As part of this movement, Littlejohn (1990, 
p. 125) suggests that "the use of simulations as a 
testing device is . . . an important development 
since it should be possible to replicate the 
situations in which learners will have to use the 
language." He also feels that this kind of 
replication "allows us to view not only the 
language product but also the process by which 
that language emerged" (ibid., p. 125). Whereas 
standardized methods give us insight on how the 
student might do in a real setting, "simulations 
will show us how the student actually performs" 
(ibid., p. 128; italics, the author's). 

Let's Do Business : A Simulation Model for 
ESP Classes 

Overview. To bridge this gap between 
simulations and testing, I have developed a task- 
based model at Tokyo Foreign Language 
Business Academy as part of an ongoing research 
project to evaluate the effects of simulation 
techniques in ESP classes, taking in account the 
need and desire to measure language proficiency 
(in this case, business English) at the intermediate 
level. 

Design.

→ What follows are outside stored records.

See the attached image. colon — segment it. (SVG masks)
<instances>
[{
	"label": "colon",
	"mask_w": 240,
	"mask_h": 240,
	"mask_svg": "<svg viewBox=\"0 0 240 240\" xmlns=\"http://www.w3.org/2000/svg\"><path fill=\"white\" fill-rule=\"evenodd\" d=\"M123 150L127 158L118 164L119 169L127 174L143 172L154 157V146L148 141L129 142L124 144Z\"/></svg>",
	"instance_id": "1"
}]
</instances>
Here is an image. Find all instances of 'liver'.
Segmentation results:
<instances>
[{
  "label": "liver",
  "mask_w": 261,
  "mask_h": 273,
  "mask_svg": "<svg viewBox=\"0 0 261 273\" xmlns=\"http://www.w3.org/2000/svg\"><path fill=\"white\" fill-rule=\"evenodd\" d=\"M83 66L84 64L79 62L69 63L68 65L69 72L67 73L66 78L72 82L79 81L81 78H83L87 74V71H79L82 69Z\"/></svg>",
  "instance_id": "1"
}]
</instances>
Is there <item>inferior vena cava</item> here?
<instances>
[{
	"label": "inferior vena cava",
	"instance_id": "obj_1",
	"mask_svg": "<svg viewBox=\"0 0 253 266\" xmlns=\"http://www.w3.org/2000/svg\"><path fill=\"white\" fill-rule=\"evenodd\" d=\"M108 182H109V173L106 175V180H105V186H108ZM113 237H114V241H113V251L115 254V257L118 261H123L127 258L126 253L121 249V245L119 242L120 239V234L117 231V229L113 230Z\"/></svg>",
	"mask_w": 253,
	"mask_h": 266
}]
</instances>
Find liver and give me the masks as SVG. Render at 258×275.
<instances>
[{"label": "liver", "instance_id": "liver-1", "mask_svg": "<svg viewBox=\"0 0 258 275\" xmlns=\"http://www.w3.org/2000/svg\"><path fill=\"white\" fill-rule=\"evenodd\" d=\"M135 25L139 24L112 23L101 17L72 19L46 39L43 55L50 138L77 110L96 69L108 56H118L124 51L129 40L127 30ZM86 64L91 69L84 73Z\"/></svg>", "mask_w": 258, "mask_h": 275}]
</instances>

Students are required to participate 
in a business simulation called "Let's Do 
Business" as part of the final evaluation near the 
end of the second year. This simulation deals 
with the rise of a travel agency called Fly 
Company from its inception through the research 
and development of a new sales promotion over 
a six-month period (which actually takes place 
during four consecutive class periods of 90 
minutes each). I allocate each student the role of 
office manager, sales representative, or office 
clerk, and they are required to put into full use 
the language, behavioral, and business skills they 
have acquired during the past two years. In this 
case, I divide students into four branch offices of 
the company that are supposedly located in cities 
throughout Japan by partitioning the room into 
four sections, each equipped with a computer 
and printer, table and chairs, white board, phone, 
calculator, and access to a fax machine. 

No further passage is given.